The county is testing 526.8 people per 100,000 on a seven-day average with a seven-day lag, which is an all-time high.

All of the county's metrics now fall within the state's most- restrictive, purple tier of the state's four-tier coronavirus monitoring system.

Prior to this month, the record for ICU patients in Orange County was 245 during the mid-July surge. Overall hospitalizations have been breaking records daily since Dec. 2.

The county received its first shipment of Pfizer's coronavirus vaccine Wednesday. About 25,000 doses were delivered.

Vaccines continued to arrive in Orange County on Thursday, and county officials are expecting about 32,000 doses of the Moderna vaccine next week. A Food and Drug Administration advisory committee has recommended approval, paving the way for full emergency authorization by week's end.

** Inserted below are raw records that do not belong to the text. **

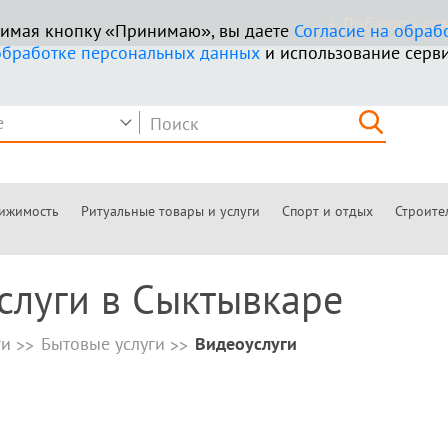
+ Добавить к
ажимая кнопку «Принимаю», вы даете
Согласие на обраб
обработке персональных данных
и использование серви
ижимость
Ритуальные товары и услуги
Спорт и отдых
Строите
слуги в Сыктывкаре
ги
Бытовые услуги
Видеоуслуги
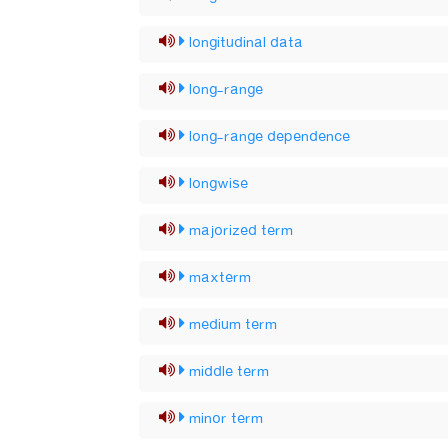
longitudinal data
long-range
long-range dependence
longwise
majorized term
maxterm
medium term
middle term
minor term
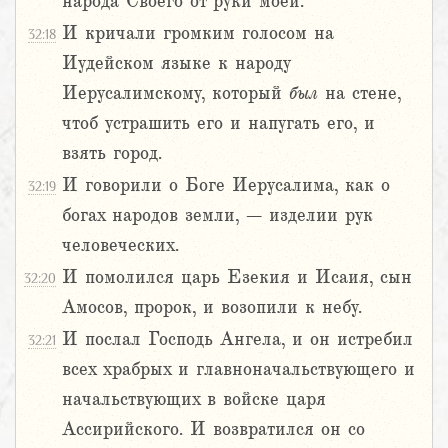
народа Своего от руки моей.
И кричали громким голосом на
32:18
Иудейском языке к народу
Иерусалимскому, который
был
на стене,
чтоб устрашить его и напугать его, и
взять город.
И говорили о Боге Иерусалима, как о
32:19
богах народов земли, – изделии рук
человеческих.
И помолился царь Езекия и Исаия, сын
32:20
Амосов, пророк, и возопили к небу.
И послал Господь Ангела, и он истребил
32:21
всех храбрых и главноначальствующего и
начальствующих в войске царя
Ассирийского. И возвратился он со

The county is also dealing with an uptick in outbreaks at skilled nursing and assisted living facilities. As of Friday, 33 skilled nursing facilities have had two or more confirmed cases of COVID-19 within the past two weeks, and 35 assisted living facilities had two or more cases.

County officials have been asked to provide personal protective equipment, more training or staffing to help curb the spread of COVID-19 in those facilities, where the main reason for the spread is likely from employees who contract the virus off-site, Kim said.